[Start of Document text]
The conference was hosted by the Italian Wikimedia chapter, with funding of US$120,000 from the Foundation's Wikimedia Grants Program, following a much-discussed application for $157,000 that assumed 250 participants (about 130 attended), including $78,000 for the conference venue and catering for light lunches and a coffee station. The German chapter donated up to a further $65,000 to make the event possible.
The Wikipedia Education Program Leaders Workshop was attended by 35 Wikimedians, including several members of the Affiliations Committee, in which discussions explored the breadth and diversity of the challenge around the world. However, no clear answer emerged as to the question posed, "What does success mean?". It was clear that a number of chapters are already talking with their governments on the role of Wikipedia in school curricula.
The Chapters Association met (14 people were listed as planning to attend), and extensive notes will be finalised on Meta "on 30 April". The meeting covered areas such as research into the chapters' needs, the creation of a handbook and data with which to communicate with the press; peer review of chapters ("Don't ask WMF to audit us: let's audit each other through peer review"); the development of a chapter exchange, a page where chapters can indicate their expertise, skills, and experience for sharing; whether a private mailing list should be established; the "need to figure out sources of funding", since the Association cannot apply for FDC funding; and whether non-chapter entities may join the Association. There is a sense from the documentation that all of these issues are at an early stage of discussion, a year after the proposal to establish the Association at the 2012 conference in Berlin. The Association's charter was changed by vote to remove the obligations of chapters that withdraw from it.
The main conference began in the morning with a State of the movement session, in which 18 entities were each allocated three minutes to present a "lightning" talk about their most important activities, plans, or problems. This format was repeated on Saturday (19 presentations) and Sunday (seven presentations). The presentations varied widely in content and approach. Christophe Henner, for example, used humorous slides in his presentation for Wikimédia France, including a photograph of a prison corridor to embellish his reference to the recent bullying of a chapter member by the French intelligence agents. The proposed chapter from Nepal, which hopes to gain WMF affiliation, spoke of how the country has 123 languages, with seven existing WMF sites. Among these, the Nepali Wikipedia was started as early as 2002 and now has 23,000 articles and 78 active users; a further seven Wikipedias for languages in Nepal are in incubation. Wikimedia Macedonia, recognised in 2010, has 15 members and no budget. It has made progress in an education program at four universities and a number of secondary schools and citizen "internet clubs", and has signed a memorandum of understanding with the National Library and National Archives. The group has already established collaborative links with Wikimedia Ukraine. Links to slides for all presentations in which they were used are included at the schedule pages.
After lunch, participants broke up into three parallel tracks, comprising a total of nine one-hour sessions. Resources sharing and standardization was presented by the South African and Swiss chapters, exploring ways of developing secure web hosting and document editing among entities. Small offices examined the advantages and disadvantages of establishing and running a physical chapter office. Chris Keating, chair of Wikimedia UK, presented a talk on the recent governance review of the chapter, recommending "Executive Summary and the Characteristics on pages 9 to 12" of the report, which was jointly commissioned by the Foundation and the chapter. The minutes for most of the parallel sessions currently exist only in the form of raw Etherpads.
[End of Document text]
▶ _Problems to work on_
a - Translate the following sentence from the conference report into French: "The German chapter donated up to a further $65,000 to make the event possible."
b - According to the conference report, how many Wikimedians attended the Wikipedia Education Program Leaders Workshop?
c - Summarize the conference report in three sentences.
[Start of Available data]
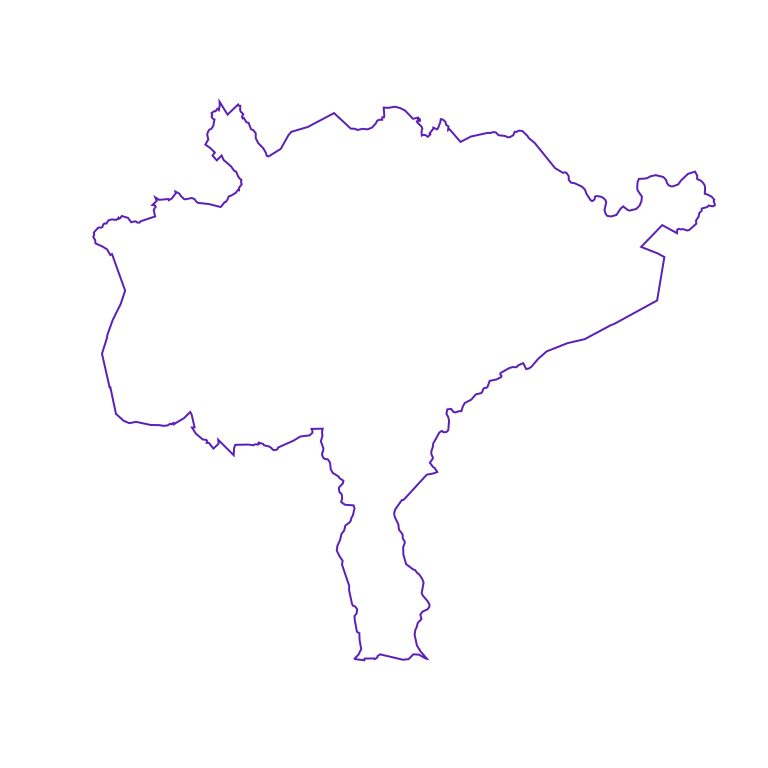 Pantepec, Puebla, Mexico, rotated 187°
{"feature_id": "50627088B55522839668174", "entity_name": "Pantepec", "entity_type": "district", "adm_level": 2, "iso_a3": "MEX", "parent_name": "Mexico", "parent_adm1": "Puebla", "projection": "orthographic", "projection_center": [-97.891, 20.58], "detail": "fine", "context": "isolated", "style": "outline", "palette": "violet", "viewbox_px": 768, "rotation_deg": 187, "n_neighbors": 0, "source": "geoboundaries", "source_scale": "gbopen_adm2", "svg_char_len": 6142}
<svg xmlns="http://www.w3.org/2000/svg" viewBox="0 0 768 768"><g transform="rotate(187 384 384)"><path d="M101.2,632.7L107.9,629.6L114.0,622.2L116.3,618.0L121.2,615.4L123.2,615.2L125.9,616.0L127.7,618.2L128.8,620.8L132.0,623.5L139.7,624.4L144.9,622.6L147.7,620.5L149.7,619.8L156.0,618.6L156.9,615.3L156.6,609.4L155.7,606.9L150.8,601.3L150.8,596.6L152.1,592.2L155.0,588.5L161.2,586.1L163.1,586.3L168.2,589.4L170.5,586.9L173.9,580.1L179.3,577.9L182.9,578.1L184.7,579.8L186.3,583.3L185.6,591.7L186.4,593.3L188.4,595.0L191.1,596.3L195.8,596.5L197.4,595.7L197.4,593.3L198.3,591.9L199.7,590.9L201.4,591.7L206.2,597.4L208.3,601.5L211.5,604.0L219.2,606.5L223.0,606.7L225.5,609.2L226.0,612.8L228.4,615.6L230.2,616.2L232.1,615.4L240.5,619.1L263.8,641.6L270.6,646.0L271.6,647.5L277.5,652.0L280.9,651.9L283.5,650.3L285.0,650.3L286.0,646.7L288.8,644.6L291.0,643.9L294.0,644.9L300.7,644.9L303.7,647.4L306.3,647.3L309.6,645.9L311.4,646.0L327.9,640.2L337.5,633.6L350.2,645.0L351.3,643.9L351.5,647.6L353.9,648.8L355.1,651.8L357.7,653.6L359.9,653.8L360.1,650.2L361.7,644.1L362.5,643.2L366.3,644.5L366.3,643.1L369.3,638.3L368.4,637.5L370.4,634.9L370.0,634.3L373.2,636.1L376.0,636.0L376.8,635.3L377.5,638.9L377.1,642.1L378.0,643.9L383.0,647.8L383.4,648.7L380.3,649.7L380.9,651.4L382.5,651.1L382.6,652.5L387.6,650.8L396.3,657.9L401.1,659.7L406.5,660.6L413.5,658.6L418.0,658.3L416.4,650.2L416.5,648.8L418.2,648.5L418.0,646.0L420.4,645.8L422.8,644.6L423.9,641.6L427.2,637.0L431.5,634.7L436.2,634.7L441.4,632.9L443.9,633.8L448.0,633.4L466.6,646.8L491.0,629.8L506.8,623.0L509.2,619.2L515.1,604.8L526.3,595.8L528.2,596.2L529.5,599.2L532.5,603.2L538.3,607.9L541.3,612.4L541.9,617.3L544.8,620.1L547.0,620.6L550.2,626.7L552.4,627.0L555.5,631.0L556.5,630.3L557.6,631.8L556.6,634.7L559.2,636.7L560.2,638.4L560.5,642.6L562.3,642.6L562.9,643.6L572.1,632.3L581.6,644.1L581.0,640.6L581.3,635.7L583.0,636.9L584.4,634.2L585.5,634.2L588.2,631.9L587.3,630.2L587.8,628.5L586.5,626.7L584.5,625.9L584.9,619.3L586.5,616.3L588.5,615.0L589.5,612.7L589.9,610.1L588.2,605.3L590.5,599.9L584.8,596.8L580.1,593.2L582.0,589.8L577.2,585.6L573.0,591.0L570.6,586.9L562.3,581.3L558.8,577.4L556.7,576.8L553.9,572.0L551.5,569.7L550.5,569.4L550.5,567.0L549.6,564.9L551.7,561.2L551.5,558.6L552.7,558.8L554.3,555.8L558.5,552.5L560.8,551.4L562.0,547.6L563.5,545.1L564.4,545.0L567.5,539.9L568.3,539.8L579.8,541.3L590.5,541.1L592.4,542.0L594.6,544.4L597.4,545.2L603.7,543.1L605.2,543.3L608.8,546.1L610.3,548.0L614.5,549.6L613.9,548.0L617.1,542.4L620.0,540.2L620.6,541.3L629.6,539.4L633.7,541.3L631.9,538.1L635.7,533.4L633.2,533.4L632.2,532.1L633.8,528.7L631.6,522.4L645.3,515.9L646.2,514.4L648.8,514.2L650.0,515.1L651.4,515.0L654.6,513.7L658.4,517.7L664.7,518.8L666.2,516.3L667.0,515.9L667.5,516.4L667.5,515.6L668.6,515.6L669.8,514.2L674.2,514.2L677.4,512.9L679.1,509.4L680.9,509.3L682.1,508.1L682.7,505.4L684.2,504.6L685.6,504.7L686.9,504.1L690.5,498.9L689.8,496.9L690.5,494.6L688.2,491.6L687.5,488.4L680.1,486.1L675.3,483.9L671.4,478.7L669.8,479.8L652.3,445.1L655.1,431.4L661.1,414.3L664.5,399.2L664.6,395.9L667.6,379.7L655.9,347.1L655.2,347.4L646.4,321.7L638.0,315.8L632.0,314.1L625.4,316.2L610.4,314.9L601.9,315.8L597.2,315.6L593.6,316.6L592.4,317.8L590.8,318.5L590.2,318.1L588.1,319.7L587.8,318.4L578.3,325.8L572.9,332.6L571.2,330.2L566.7,317.9L569.3,317.4L564.6,311.7L557.2,306.9L553.5,306.8L552.7,306.0L552.9,304.0L550.6,304.2L545.4,299.1L540.9,304.6L541.7,308.4L524.5,295.0L525.0,302.1L524.2,305.5L510.9,307.4L506.3,307.2L504.8,308.4L501.8,308.5L501.6,309.6L500.8,309.5L500.9,310.5L496.7,309.8L495.5,308.5L490.6,308.0L488.0,306.8L486.5,305.3L484.3,305.0L481.8,306.2L481.2,308.2L467.1,316.6L460.6,321.7L451.7,323.9L449.1,326.8L449.1,328.0L450.4,330.6L439.4,332.2L439.7,329.2L438.8,324.8L439.7,319.5L436.3,312.7L436.4,309.3L437.0,308.2L436.9,306.4L435.4,303.5L433.7,302.4L430.6,302.4L429.2,300.9L427.9,299.0L426.5,293.0L424.2,289.6L417.9,286.7L416.7,285.1L412.5,283.0L412.8,280.1L415.9,276.1L416.0,274.3L414.9,271.0L413.1,270.1L412.4,269.0L411.6,265.5L412.1,261.6L408.0,259.4L399.4,259.8L398.1,257.0L398.9,249.6L400.1,247.1L400.1,245.1L401.0,242.8L405.1,238.8L405.7,233.6L407.9,230.2L408.6,223.8L410.5,217.9L410.6,213.0L407.5,208.1L403.5,203.4L403.7,199.7L394.0,179.5L393.5,175.0L389.1,162.2L387.8,160.2L385.6,159.7L383.2,157.2L383.2,153.1L385.0,149.9L384.1,145.7L380.7,134.8L378.1,133.7L377.0,126.8L374.3,118.1L376.5,112.0L379.7,107.9L379.2,107.4L369.9,107.4L369.8,109.1L360.5,110.4L359.8,109.8L358.5,110.6L357.3,111.9L357.3,113.0L354.9,115.2L331.4,112.6L326.0,114.0L321.9,119.3L316.2,119.6L309.3,116.6L307.9,116.5L315.1,123.0L319.5,128.5L323.1,139.0L322.9,143.9L322.0,146.3L321.4,150.9L318.2,155.2L319.8,159.5L318.0,162.8L313.4,165.6L311.8,168.4L312.0,170.5L314.1,173.6L319.9,178.9L321.1,181.1L320.5,191.8L322.3,195.1L325.7,199.2L328.1,200.6L330.4,203.0L332.6,203.6L340.1,207.9L344.0,217.1L345.1,224.5L344.1,228.2L344.2,230.1L346.5,232.9L347.3,237.1L351.4,241.2L352.7,246.5L357.2,253.5L358.2,257.1L357.5,261.1L352.1,271.0L351.0,271.1L349.8,272.2L331.1,298.4L330.2,299.3L323.4,301.5L320.4,303.2L323.5,306.8L325.3,307.7L328.9,311.4L326.5,315.8L326.6,317.2L328.5,320.2L328.8,323.2L327.9,327.1L327.9,330.9L323.2,342.5L321.0,344.5L319.0,343.4L316.2,343.9L314.6,345.9L314.9,355.3L316.2,359.0L318.4,362.0L318.1,366.5L314.4,367.5L311.6,364.7L309.8,364.5L305.6,366.4L303.9,366.4L303.0,371.3L301.5,375.0L295.5,379.1L291.6,384.9L286.4,386.8L285.6,388.0L284.9,391.1L283.9,392.2L281.6,392.9L280.8,394.1L279.5,400.0L273.0,402.2L268.6,405.1L268.3,406.2L269.7,407.6L269.7,409.1L261.6,415.1L258.4,416.5L254.8,416.7L253.0,418.9L248.4,421.7L244.7,416.2L242.0,417.1L239.7,419.2L234.1,427.7L226.4,436.3L206.9,446.9L190.2,453.0L166.4,469.8L162.7,471.8L123.1,500.2L121.2,544.2L128.4,547.0L145.5,551.4L127.2,575.6L111.5,569.4L111.8,572.8L110.2,574.0L108.0,573.6L106.2,574.2L101.8,573.3L99.8,574.1L93.6,581.1L94.2,584.3L92.1,588.6L91.9,592.1L89.9,594.5L90.0,596.9L84.8,599.0L83.5,600.7L79.7,600.4L77.6,601.4L77.5,602.7L79.1,605.6L78.6,607.1L81.6,609.8L86.1,611.5L88.8,611.9L89.2,618.1L90.0,620.4L92.4,623.1L95.0,624.7L97.8,625.4L98.3,626.0L98.4,628.8L101.2,632.7Z" fill="none" stroke="#5b21b6" stroke-width="2"/></g></svg>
[End of Available data]
▶ _Solutions to the tasks_
a - La section allemande a fait don d'une somme supplémentaire pouvant atteindre 65 000 dollars afin de rendre l'événement possible.

b - 35 Wikimedians attended.

c - The Italian Wikimedia chapter hosted the conference with $120,000 from the Foundation's Wikimedia Grants Program and up to a further $65,000 from the German chapter, and about 130 people attended. Among the meetings held, the Wikipedia Education Program Leaders Workshop reached no clear answer to the question "What does success mean?", and the Chapters Association discussed issues such as peer review, funding sources and membership, and changed its charter by vote. The main conference opened with three-minute "lightning" talks from movement entities, a format repeated on Saturday and Sunday, and after lunch participants split into parallel sessions on topics including resource sharing, small offices and chapter governance.